◆ **Assignment**:
Turn the lines of these records into one numbered list. Skip blank lines and leave the pictures out.

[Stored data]
=== Begin Enclosure ===

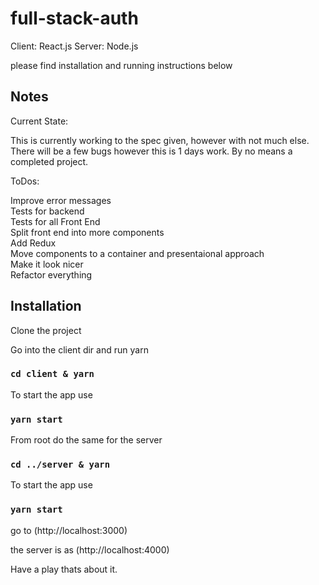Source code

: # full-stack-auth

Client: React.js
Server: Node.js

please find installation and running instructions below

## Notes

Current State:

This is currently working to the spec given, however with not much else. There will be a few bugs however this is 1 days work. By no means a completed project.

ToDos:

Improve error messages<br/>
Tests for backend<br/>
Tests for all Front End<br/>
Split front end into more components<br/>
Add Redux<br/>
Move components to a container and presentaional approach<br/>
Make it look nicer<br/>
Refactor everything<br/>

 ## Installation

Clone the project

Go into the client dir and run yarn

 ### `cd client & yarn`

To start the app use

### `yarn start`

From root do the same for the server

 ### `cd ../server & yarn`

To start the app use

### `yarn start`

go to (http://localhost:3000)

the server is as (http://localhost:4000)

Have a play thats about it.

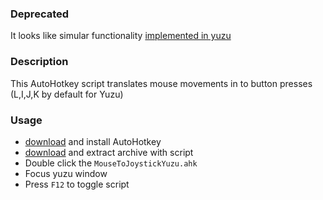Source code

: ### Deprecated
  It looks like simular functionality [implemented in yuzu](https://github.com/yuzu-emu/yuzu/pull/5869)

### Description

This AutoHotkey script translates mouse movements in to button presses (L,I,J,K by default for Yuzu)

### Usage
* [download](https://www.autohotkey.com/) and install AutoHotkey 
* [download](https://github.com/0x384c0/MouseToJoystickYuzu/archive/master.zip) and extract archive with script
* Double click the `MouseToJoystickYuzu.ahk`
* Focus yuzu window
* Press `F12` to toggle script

=== End Enclosure ===

◆ **Solution to this problem**:
1. Source code
2. : # full-stack-auth
3. Client: React.js
4. Server: Node.js
5. please find installation and running instructions below
6. ## Notes
7. Current State:
8. This is currently working to the spec given, however with not much else. There will be a few bugs however this is 1 days work. By no means a completed project.
9. ToDos:
10. Improve error messages<br/>
11. Tests for backend<br/>
12. Tests for all Front End<br/>
13. Split front end into more components<br/>
14. Add Redux<br/>
15. Move components to a container and presentaional approach<br/>
16. Make it look nicer<br/>
17. Refactor everything<br/>
18.  ## Installation
19. Clone the project
20. Go into the client dir and run yarn
21.  ### `cd client & yarn`
22. To start the app use
23. ### `yarn start`
24. From root do the same for the server
25.  ### `cd ../server & yarn`
26. To start the app use
27. ### `yarn start`
28. go to (http://localhost:3000)
29. the server is as (http://localhost:4000)
30. Have a play thats about it.
31. Source code
32. : ### Deprecated
33.   It looks like simular functionality [implemented in yuzu](https://github.com/yuzu-emu/yuzu/pull/5869)
34. ### Description
35. This AutoHotkey script translates mouse movements in to button presses (L,I,J,K by default for Yuzu)
36. ### Usage
37. * [download](https://www.autohotkey.com/) and install AutoHotkey 
38. * [download](https://github.com/0x384c0/MouseToJoystickYuzu/archive/master.zip) and extract archive with script
39. * Double click the `MouseToJoystickYuzu.ahk`
40. * Focus yuzu window
41. * Press `F12` to toggle script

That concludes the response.